Q: The difference between the generations?

“The basics are still the same. Today the expectations of people is being able to borrow more – it’s the “I want it now generation.”

“Today’s generation want to start where their parents have finished.

“I’ve enjoyed my career very much and that’s because of the interaction with the customers – I’m very much a people person.”

Personal anecdote from Melissa Chilton and husband Peter White

Colin’s fantastic people skills and exceptional knowledge and expertise with lending at SBS Bank was certainly not lost on a couple who became first-time, full account clients at SBS Bank a few years ago. It was just when Colin was trying to battle the major cancer surgery and he just undergone what became a long and remarkable battle against cancer. While under the supervision of former SBS Bank Invercargill branch manager Steve Beale, these new and musical clients were so awed by the initial service they were receiving they wrote Colin a “rap song” and sent it to Steve Beale with an uplifting letter of how impressed they were with Colin, the branch and the service.

Steve was so blown away – he’d never experienced anything like it in his long banking career.

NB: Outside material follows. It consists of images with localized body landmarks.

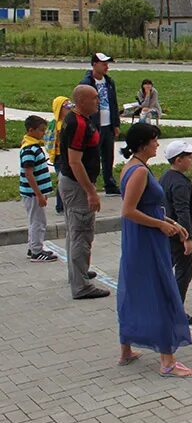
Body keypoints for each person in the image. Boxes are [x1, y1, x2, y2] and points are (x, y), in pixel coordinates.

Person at [116, 123, 192, 377]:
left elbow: (149, 207)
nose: (157, 145)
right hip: (146, 240)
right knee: (161, 290)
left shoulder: (130, 167)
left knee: (134, 288)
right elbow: (129, 210)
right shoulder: (139, 171)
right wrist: (161, 225)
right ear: (143, 144)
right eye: (154, 140)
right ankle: (167, 360)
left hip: (139, 237)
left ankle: (126, 349)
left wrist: (172, 223)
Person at [60, 85, 109, 299]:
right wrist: (91, 191)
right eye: (94, 98)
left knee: (74, 231)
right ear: (81, 101)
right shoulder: (77, 124)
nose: (98, 101)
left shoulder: (78, 119)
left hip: (71, 183)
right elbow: (75, 162)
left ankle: (77, 274)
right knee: (81, 234)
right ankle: (81, 286)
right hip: (77, 185)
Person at [160, 141, 192, 325]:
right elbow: (182, 211)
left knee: (168, 268)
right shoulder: (180, 184)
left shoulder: (166, 177)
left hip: (167, 233)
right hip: (177, 235)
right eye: (189, 156)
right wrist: (187, 238)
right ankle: (175, 311)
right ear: (178, 160)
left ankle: (164, 305)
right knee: (185, 270)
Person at [79, 53, 121, 196]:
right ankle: (90, 184)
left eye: (107, 64)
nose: (106, 67)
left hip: (108, 124)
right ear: (94, 64)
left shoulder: (109, 82)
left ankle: (110, 184)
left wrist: (116, 124)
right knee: (93, 156)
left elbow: (113, 103)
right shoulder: (86, 83)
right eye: (103, 64)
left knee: (108, 155)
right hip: (94, 125)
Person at [20, 116, 58, 262]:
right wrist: (39, 194)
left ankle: (33, 247)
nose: (43, 133)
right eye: (41, 130)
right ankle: (37, 251)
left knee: (35, 220)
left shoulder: (33, 145)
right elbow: (28, 173)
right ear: (31, 130)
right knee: (38, 222)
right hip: (33, 193)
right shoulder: (30, 149)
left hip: (35, 193)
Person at [44, 96, 73, 215]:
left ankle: (67, 204)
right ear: (59, 109)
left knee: (69, 180)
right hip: (60, 157)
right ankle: (60, 206)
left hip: (68, 155)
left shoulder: (68, 122)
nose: (70, 109)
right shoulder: (58, 125)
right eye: (67, 107)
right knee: (63, 180)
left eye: (71, 106)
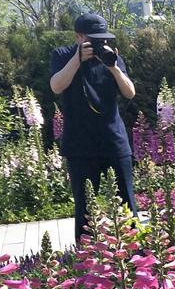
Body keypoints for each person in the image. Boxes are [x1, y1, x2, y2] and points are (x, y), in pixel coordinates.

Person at [49, 13, 137, 241]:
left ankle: (138, 258)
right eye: (94, 40)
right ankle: (85, 264)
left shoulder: (111, 58)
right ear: (78, 37)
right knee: (85, 209)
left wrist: (114, 67)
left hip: (113, 140)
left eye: (104, 39)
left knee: (128, 203)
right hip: (80, 145)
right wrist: (77, 59)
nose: (101, 44)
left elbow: (130, 93)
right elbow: (57, 86)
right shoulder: (62, 55)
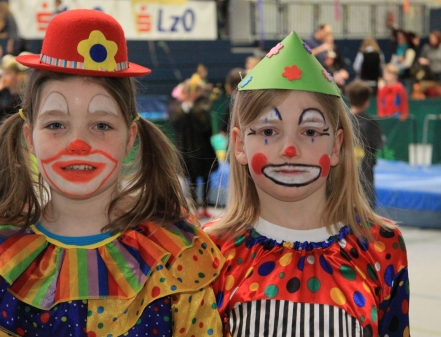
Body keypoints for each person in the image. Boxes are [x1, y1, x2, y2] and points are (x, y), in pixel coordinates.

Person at [0, 9, 224, 337]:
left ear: (130, 139)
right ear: (29, 137)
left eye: (101, 125)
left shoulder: (177, 255)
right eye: (56, 125)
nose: (78, 144)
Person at [206, 32, 409, 336]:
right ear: (239, 145)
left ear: (337, 146)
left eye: (311, 132)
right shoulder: (209, 251)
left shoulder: (382, 246)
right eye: (269, 131)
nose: (290, 149)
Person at [169, 76, 219, 219]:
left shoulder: (202, 106)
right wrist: (187, 109)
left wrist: (193, 110)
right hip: (186, 150)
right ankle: (196, 208)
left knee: (206, 179)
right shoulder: (178, 108)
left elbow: (206, 128)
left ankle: (204, 206)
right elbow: (176, 125)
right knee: (191, 181)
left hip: (203, 150)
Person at [346, 80, 383, 208]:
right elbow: (376, 144)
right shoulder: (370, 123)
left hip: (345, 173)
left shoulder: (342, 121)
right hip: (363, 174)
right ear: (367, 101)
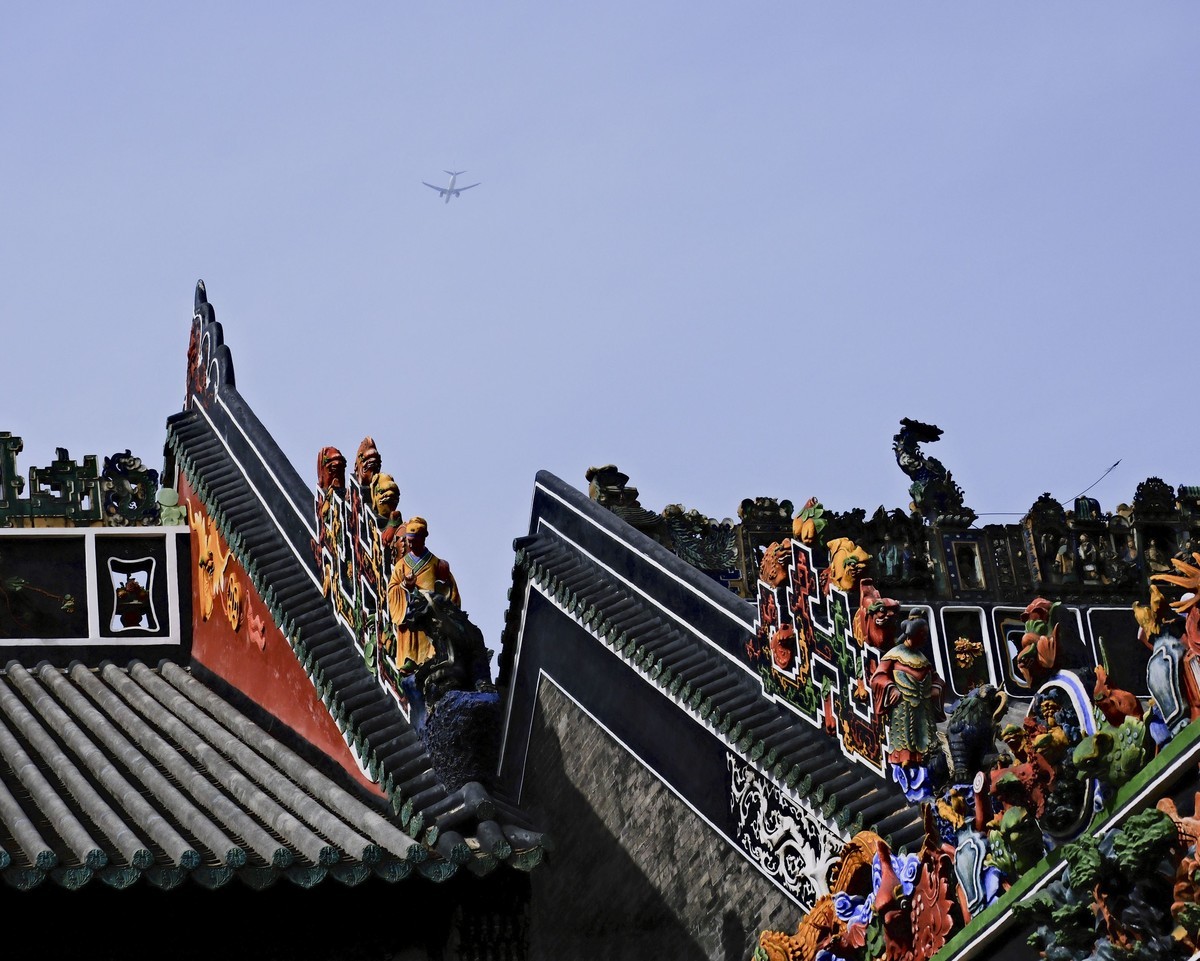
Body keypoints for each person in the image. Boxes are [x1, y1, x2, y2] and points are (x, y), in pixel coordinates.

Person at [870, 615, 946, 767]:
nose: (925, 638)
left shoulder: (922, 658)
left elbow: (936, 678)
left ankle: (929, 757)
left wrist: (936, 688)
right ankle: (904, 758)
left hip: (924, 707)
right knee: (904, 734)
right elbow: (878, 677)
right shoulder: (895, 654)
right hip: (903, 707)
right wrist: (891, 688)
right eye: (922, 634)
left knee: (928, 737)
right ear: (912, 634)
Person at [386, 517, 460, 668]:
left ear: (424, 538)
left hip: (430, 611)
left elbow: (450, 591)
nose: (410, 544)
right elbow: (392, 588)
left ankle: (433, 656)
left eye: (415, 540)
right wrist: (405, 586)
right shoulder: (401, 565)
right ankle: (410, 659)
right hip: (410, 611)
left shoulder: (437, 564)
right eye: (409, 540)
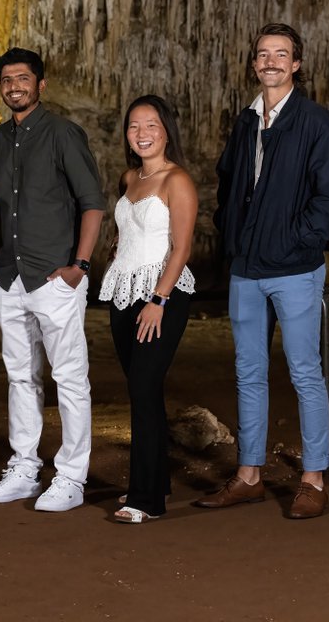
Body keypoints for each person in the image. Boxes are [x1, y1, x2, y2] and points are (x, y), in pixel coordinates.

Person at [198, 23, 329, 519]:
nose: (271, 61)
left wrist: (294, 239)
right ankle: (249, 474)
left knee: (305, 372)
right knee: (249, 372)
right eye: (263, 54)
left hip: (294, 270)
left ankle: (313, 478)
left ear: (297, 64)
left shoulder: (314, 122)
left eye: (281, 54)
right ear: (254, 64)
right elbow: (229, 184)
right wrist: (234, 233)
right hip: (246, 270)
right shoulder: (246, 121)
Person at [0, 47, 106, 513]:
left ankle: (71, 477)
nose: (14, 86)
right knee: (20, 376)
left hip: (56, 276)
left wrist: (80, 266)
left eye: (23, 78)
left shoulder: (63, 134)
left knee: (69, 378)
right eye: (7, 79)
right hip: (10, 277)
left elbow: (92, 203)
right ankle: (24, 468)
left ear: (40, 85)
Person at [98, 95, 197, 523]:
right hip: (124, 289)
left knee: (142, 387)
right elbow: (130, 228)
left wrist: (159, 299)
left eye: (151, 125)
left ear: (166, 131)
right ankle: (157, 482)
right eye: (134, 126)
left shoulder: (178, 180)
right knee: (144, 390)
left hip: (162, 293)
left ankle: (145, 499)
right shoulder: (129, 177)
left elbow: (182, 247)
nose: (142, 133)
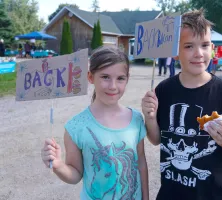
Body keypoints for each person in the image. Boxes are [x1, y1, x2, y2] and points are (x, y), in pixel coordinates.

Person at [142, 8, 222, 200]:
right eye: (189, 46)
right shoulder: (163, 91)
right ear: (175, 52)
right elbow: (156, 139)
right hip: (173, 191)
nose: (199, 53)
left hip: (215, 193)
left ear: (212, 48)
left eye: (205, 45)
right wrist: (150, 118)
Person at [41, 46, 149, 200]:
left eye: (120, 78)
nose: (113, 86)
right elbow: (75, 174)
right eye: (105, 77)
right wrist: (58, 165)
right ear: (90, 77)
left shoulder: (136, 119)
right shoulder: (76, 127)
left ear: (127, 79)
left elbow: (141, 164)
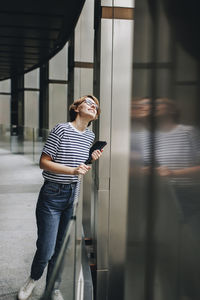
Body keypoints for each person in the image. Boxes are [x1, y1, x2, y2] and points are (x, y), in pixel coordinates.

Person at [18, 95, 103, 300]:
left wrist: (90, 160)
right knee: (46, 249)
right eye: (89, 103)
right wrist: (73, 171)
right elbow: (44, 162)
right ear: (76, 108)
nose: (93, 106)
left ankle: (53, 287)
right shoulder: (61, 129)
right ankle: (33, 279)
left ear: (95, 116)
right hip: (52, 194)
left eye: (96, 106)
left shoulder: (90, 137)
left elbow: (79, 167)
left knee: (60, 249)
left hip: (72, 195)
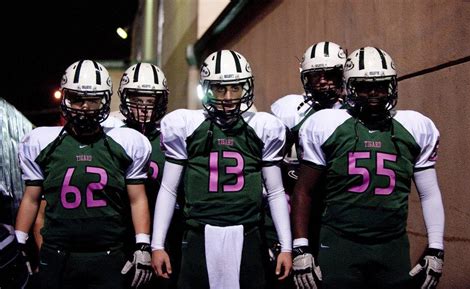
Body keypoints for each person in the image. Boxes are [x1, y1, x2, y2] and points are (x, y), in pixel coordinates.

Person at [291, 47, 445, 289]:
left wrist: (436, 247)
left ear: (392, 84)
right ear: (350, 86)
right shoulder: (326, 124)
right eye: (364, 86)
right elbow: (303, 190)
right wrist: (301, 246)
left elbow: (429, 192)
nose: (374, 92)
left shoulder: (416, 126)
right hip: (340, 243)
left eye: (381, 84)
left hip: (392, 244)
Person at [151, 49, 292, 289]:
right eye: (220, 88)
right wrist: (157, 245)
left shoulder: (262, 126)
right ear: (207, 89)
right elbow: (168, 188)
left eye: (235, 88)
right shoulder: (186, 125)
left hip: (248, 232)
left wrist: (286, 247)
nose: (228, 96)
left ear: (245, 88)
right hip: (198, 231)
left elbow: (276, 191)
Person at [14, 59, 153, 289]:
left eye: (93, 99)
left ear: (105, 100)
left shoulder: (125, 142)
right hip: (58, 253)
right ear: (66, 98)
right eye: (78, 99)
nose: (85, 107)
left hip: (108, 253)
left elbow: (137, 199)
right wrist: (20, 242)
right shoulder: (42, 142)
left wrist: (143, 245)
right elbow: (31, 198)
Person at [269, 41, 347, 288]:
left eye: (330, 75)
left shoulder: (352, 112)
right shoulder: (291, 110)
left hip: (335, 209)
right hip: (297, 204)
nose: (323, 82)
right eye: (315, 76)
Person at [118, 62, 183, 289]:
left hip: (167, 235)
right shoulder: (115, 137)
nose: (144, 108)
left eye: (150, 101)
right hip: (123, 234)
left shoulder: (171, 137)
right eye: (137, 100)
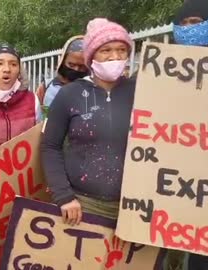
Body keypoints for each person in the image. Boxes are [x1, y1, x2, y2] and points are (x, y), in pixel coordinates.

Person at [41, 18, 135, 225]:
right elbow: (50, 146)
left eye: (121, 49)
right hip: (82, 206)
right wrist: (64, 196)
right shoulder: (69, 94)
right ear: (92, 56)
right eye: (106, 50)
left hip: (135, 207)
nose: (115, 56)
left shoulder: (141, 92)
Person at [172, 1, 208, 269]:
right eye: (185, 24)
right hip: (177, 182)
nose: (190, 29)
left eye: (197, 22)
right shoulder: (164, 70)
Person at [43, 36, 88, 108]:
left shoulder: (94, 88)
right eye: (71, 65)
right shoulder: (52, 88)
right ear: (63, 61)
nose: (76, 69)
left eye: (82, 66)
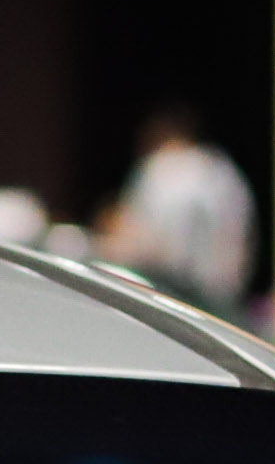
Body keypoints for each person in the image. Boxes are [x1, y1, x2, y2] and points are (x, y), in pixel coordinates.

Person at [95, 106, 258, 316]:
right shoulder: (224, 171)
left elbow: (147, 245)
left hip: (173, 293)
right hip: (225, 296)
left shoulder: (161, 168)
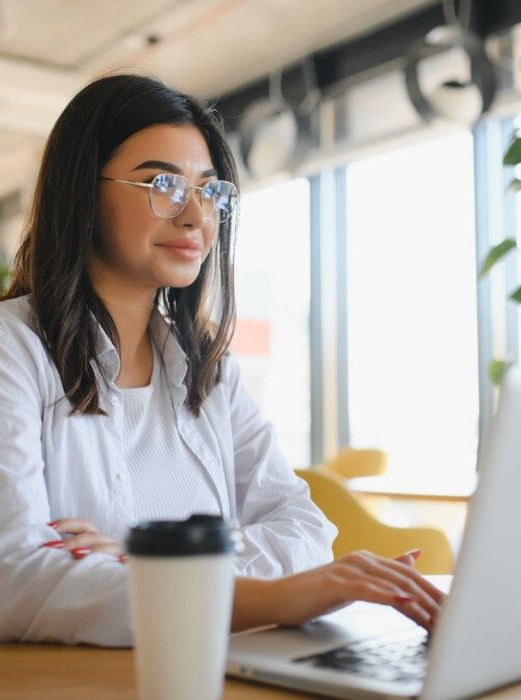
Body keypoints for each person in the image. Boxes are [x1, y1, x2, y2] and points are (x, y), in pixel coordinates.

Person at [0, 74, 442, 647]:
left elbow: (306, 533)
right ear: (83, 191)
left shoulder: (210, 371)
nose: (195, 217)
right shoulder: (14, 350)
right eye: (162, 182)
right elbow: (17, 579)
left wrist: (147, 554)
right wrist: (266, 594)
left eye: (210, 191)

He very sneakily arranged a staff branch meeting on the Friday when the doors closed at 4.30pm, gave a small speech and played the CD through the in-house sound system to the delight of everyone there and to the shock of Colin. Steve also wrote an extremely touching note to the song writers thanking them for such a great, first-time experience and that was soon followed by a personal visit from Colin to the song composers – complete with a bottle of wine. He was pretty chuffed!

THE FUTURE

As for the future, Colin assures he needs “something to do,” and along with a multitude of other community roles and interests and he certainly won’t be idle!

He has sporting interests are motor sport and golf, and his hobbies are gardening and, when time permits, philately, including the Postal History of Southland and Otago. He is also now a keen Lawn Bowler.

Community involvements are with Justices of the Peace, as Registrar of the Southland Association and Court work. He is also a Board member of the Invercargill Licensing Trust, Director of Rugby Southland and Cycling Southland Racing and Carnival committee. In 2006 he was awarded the Queens Service Medal for Public Services. He is also a Life member of Southland Philatelic Society and Southland Justices of the Peace Association.